Directions for this task » Number the lines in the stretch of entries from the line containing "What are all" through the line containing "How many data points does each series have?" as a list, omitting blank lines.

Supplied data »

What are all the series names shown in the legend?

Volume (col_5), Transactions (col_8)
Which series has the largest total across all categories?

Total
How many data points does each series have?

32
--
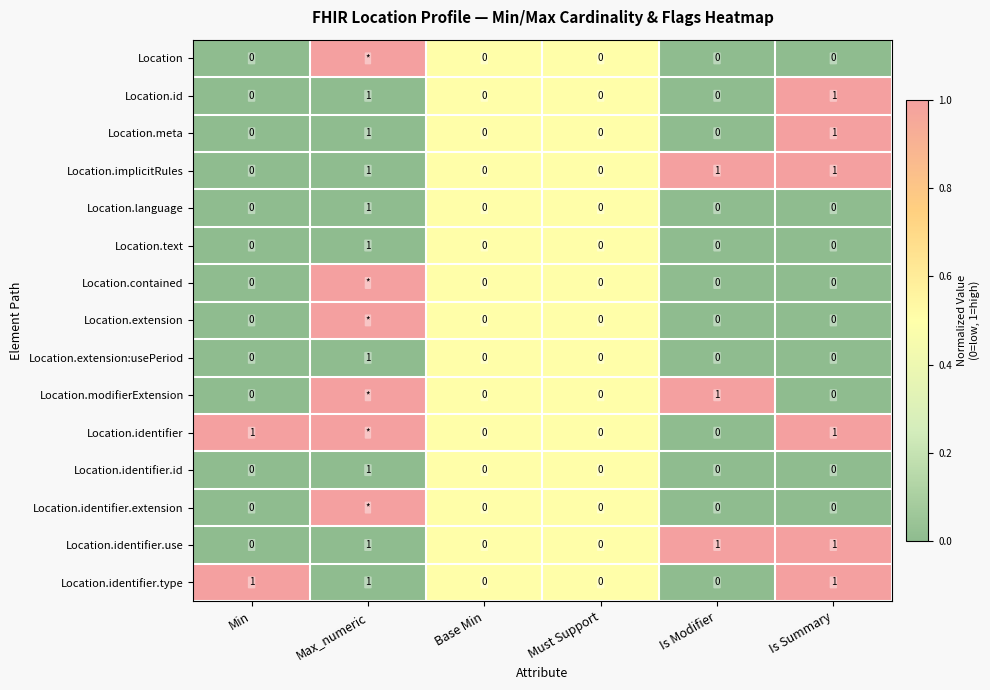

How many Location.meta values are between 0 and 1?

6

Answer box »
1. What are all the series names shown in the legend?
2. Volume (col_5), Transactions (col_8)
3. Which series has the largest total across all categories?
4. Total
5. How many data points does each series have?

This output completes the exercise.